You need not worry about POSIX shared objects because these behave 
more like a static library than DLL's do. But it is important not to 
have anything depend on special DLL functionality eg; DllMain.

> First question: What is the best cross platform solution here?

Do you have a GUI, and if so what are you using to operate it?

> Second question: when you compile the application into which scripts
> will be embedded and link against python22.lib is the python library
> statically linked to my app (ie nothing like LoadLibrary("python.dll")
> is going on?)  That is, am I statically linked to the pythoncore, and
> not to some thin layer that loads python dynamically?

On Windows python is almost always a DLL. On Linux the default is a 
static library to my knowledge.

> Third question: can I recompile python and use Boost to statically
> link my extension modules to the Python core, and then statically link
> python to my app and will this solve my problem?

If I understand what you've said so far correctly, there is no reason 
why either a fully static build or an entirely DLL build should not 
work. The only caveat is that python must import a DLL or shared 
object so you'll need at least one of those (it could simply 
bootstrap back into the parent process) though I'm sure with the 
appropriate C API calls of python you could skip this too.

I would suggest you place your memory manager into its own library so 
it can be loaded by your app and BP extension library. Then put the 
maths and geometry libraries into their own DLL's too and then 
generate a BP library which links in those libraries in order to 
provide them to python.

This is a design choice.

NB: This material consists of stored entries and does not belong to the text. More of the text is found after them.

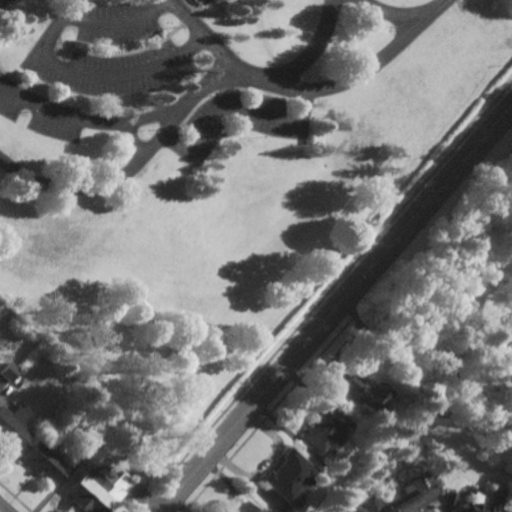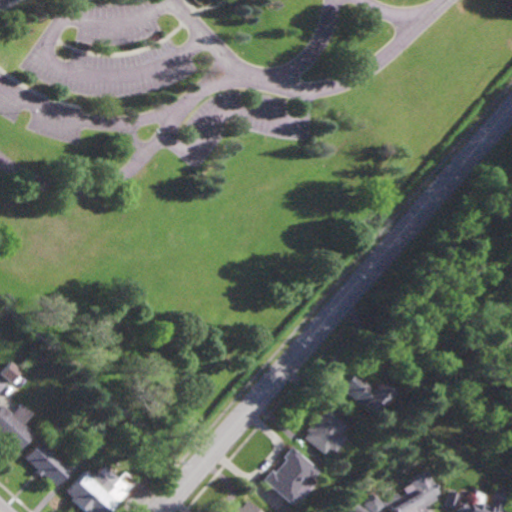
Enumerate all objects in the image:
parking lot: (3, 2)
road: (384, 14)
road: (311, 49)
parking lot: (105, 50)
road: (50, 62)
road: (306, 91)
road: (181, 103)
parking lot: (36, 112)
road: (233, 113)
road: (58, 117)
parking lot: (234, 122)
road: (131, 141)
road: (105, 182)
road: (334, 308)
building: (7, 372)
building: (8, 372)
building: (363, 391)
building: (362, 394)
building: (13, 426)
building: (13, 427)
building: (323, 431)
building: (322, 433)
building: (93, 441)
building: (43, 462)
building: (43, 464)
building: (288, 474)
building: (288, 477)
building: (97, 489)
building: (95, 490)
building: (414, 494)
building: (405, 496)
building: (508, 497)
building: (448, 499)
building: (480, 500)
building: (479, 501)
building: (372, 503)
building: (241, 507)
building: (242, 507)
building: (356, 507)
road: (0, 511)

I chose it because DLL's compartmentalise 
your code and generally speaking are better for good design and an 
easier transition to unix when the time comes. However as I said, you 
could link everything statically into a large monolithic binary. 
Since all code shares the same process and thus the same address 
space, it can all see each other - though of course it may not be 
able to /find/ each other.

I note that you think because code lives in a DLL it is somehow 
separate from other code. This is the right mentality to have for 
good design but it's incorrect in reality - once a DLL is mapped into 
a process space, it's almost the same as being statically linked into 
the binary. Indeed on Linux the kernel invokes the linker to "finish 
off" the linking process.

BTW if you plan to move to POSIX eventually, I *strongly* suggest you 
do it sooner rather than later. If you develop for both platforms 
simultaneously, you'll encounter all sorts of traps which you can 
work around as they occur. If you do windows first, you'll find the 
porting effort later much much harder.